It is interesting to think of the model part of the controller as a simulation of the true dynamical system. We use this simulation to evaluate the merit of different control actions as a way of deciding which control action to execute. This is a very human way of thinking. We use models to simulate the effects of different courses of action. We then execute the action that our simulations deem best. Because simulations and reality are in the end different, we observe the outcome of our actions and repeat the simulation to select a new course of action.
2 Imitation Learning¶
The MPC controller has a high computation cost as it requires the solution of an optimization problem in each time step. This is a challenge because the time between time steps can be short. In the car driving scenario we are considering, the sampling time is $T_s=50ms$.
We can avoid this computation cost using learning. One approach is to consider the MPC solutions and train a learning parametrization that maps the initialization $\hat{x}(t)= x(t)$ into the control action $ u(t)=\hat{u}^*(t)$. We do that by introducing a learning parametrization $\pi( x(t);\theta)$ and defining the optimization problem,
\begin{align} \theta^* ~=~ & \text{argmin}_{\theta} ~ \frac{1}{T} \sum_{t=1}^{T} \ell\, \Big( \, \hat{u}^*(t),\, \pi\big( x(t);\theta\big) \, \Big) . \end{align}In this problem $ x(t)$ is the initialization of the MPC controller and $\hat{u}^*(t)$ is the optimal control action produced as the corresponding solution of the optimization problem.
We say that this is an imitation problem because we are training a policy $\pi( x(t);\theta)$ that imitates the actions of the MPC controller. The advantage of training this imitation policy is that we can train it offline, as we always do. At execution time we just evaluate the policy $\pi( x(t);\theta^*)$ and execute the corresponding control action.

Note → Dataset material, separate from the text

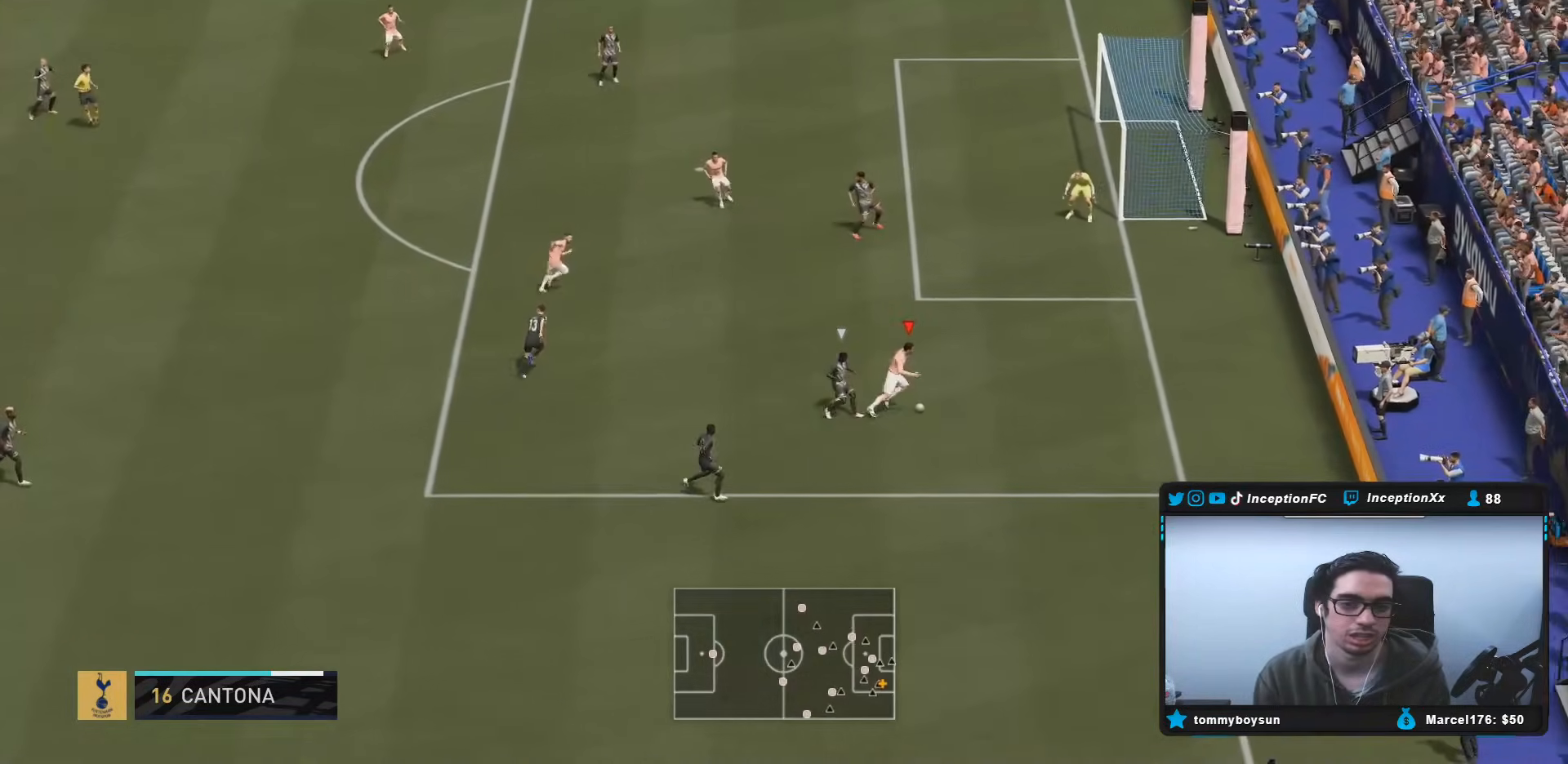
{"buttons": [], "left_stick": "center", "right_stick": "up-left", "events": [[50, "left_stick", "up-right"], [217, "right_stick", "up-left"], [233, "left_stick", "center"]]}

We can consider the observed states $ x_q(t)$ and undertake
\begin{align} \theta^* ~=~ & \text{argmin}_{\theta} ~ \frac{1}{Q} \sum_{q=1}^{Q} ~ \frac{1}{T} \sum_{t=1}^{T} \ell\, \Big( \, \hat{u}_q^*(t),\, \pi\big( x_q(t);\theta\big) \, \Big), \end{align}in which $\hat{u}_q^*(t)$ is the solution of the MPC control optimization problem when the initial condition is $\hat{x}(t)= x_q(t)$.

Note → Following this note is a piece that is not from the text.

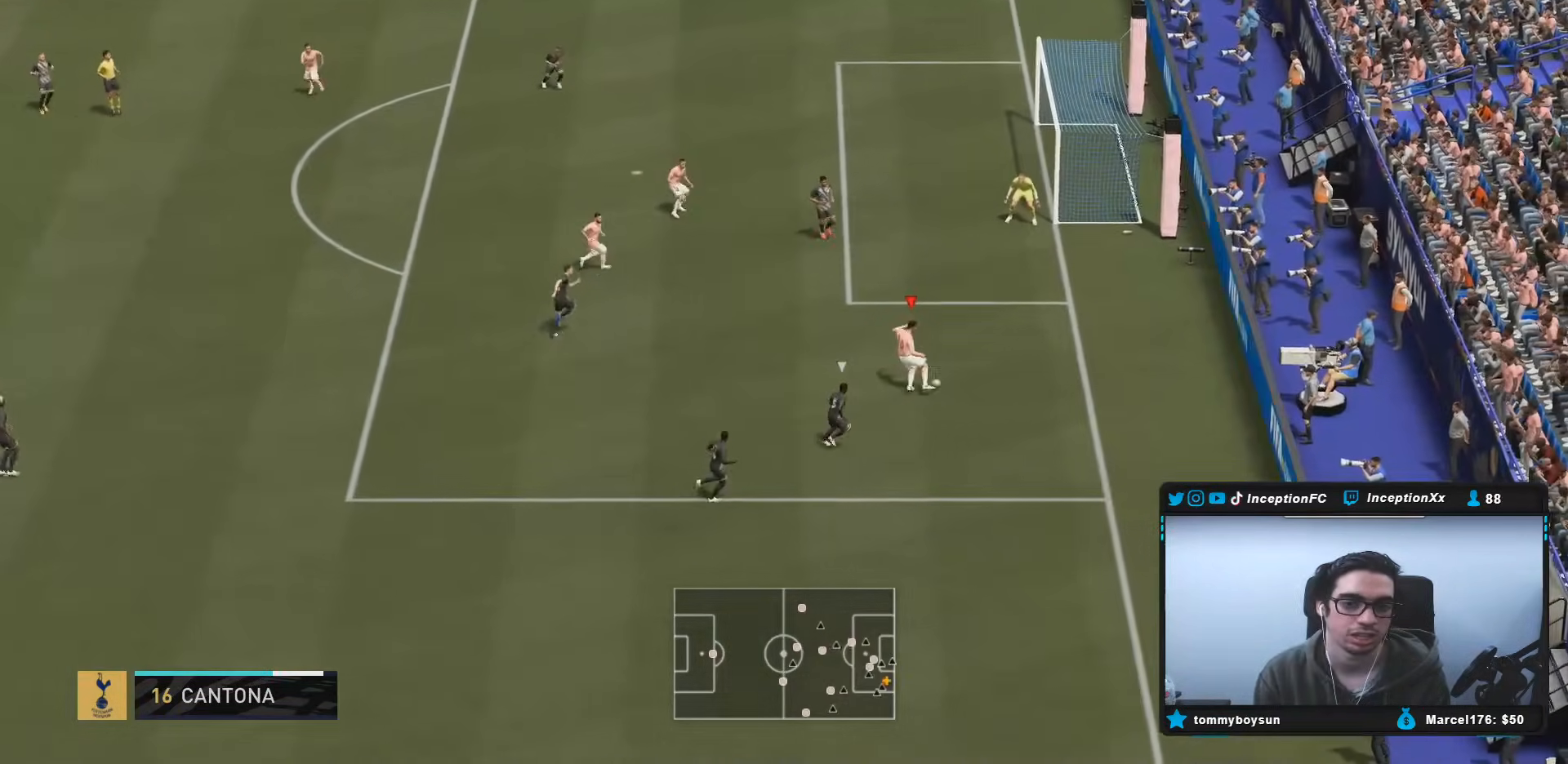
{"buttons": [], "left_stick": "up-left", "right_stick": "center", "events": [[133, "right_stick", "center"], [217, "left_stick", "up-left"]]}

A third possibility is to dither the expert trajectories. That is, for each state $ x_q(t)$ we generate $D$ states $\tilde{x}_{qd}(t)$ by adding a random perturbation $ w_{qd}(t)$,
\begin{align} \tilde{x}_{qd}(t) = x_q(t) + w_{qd}(t). \end{align}We then reformulate by considering all trajectories, all points in time, and all dithered states. This leads to the optimization problem,
\begin{align} \theta^* ~=~ & \text{argmin}_{\theta} ~ \frac{1}{Q} \sum_{q=1}^{Q} ~ \frac{1}{T} \sum_{t=1}^{T} ~ \frac{1}{D} \sum_{d=1}^{D} \ell\, \Big( \, \hat{u}_q^*(t),\, \pi\big(\tilde{x}_{qd}(t); \theta\big) \, \Big), \end{align}in which $\hat{u}_q^*(t)$ is reinterpreted as the solution of the MPC control optimization problem when the initial condition is $ x(t)=\tilde{x}_{qd}(t)$. Adding dithering to the training set improves the robustness of the learned controller.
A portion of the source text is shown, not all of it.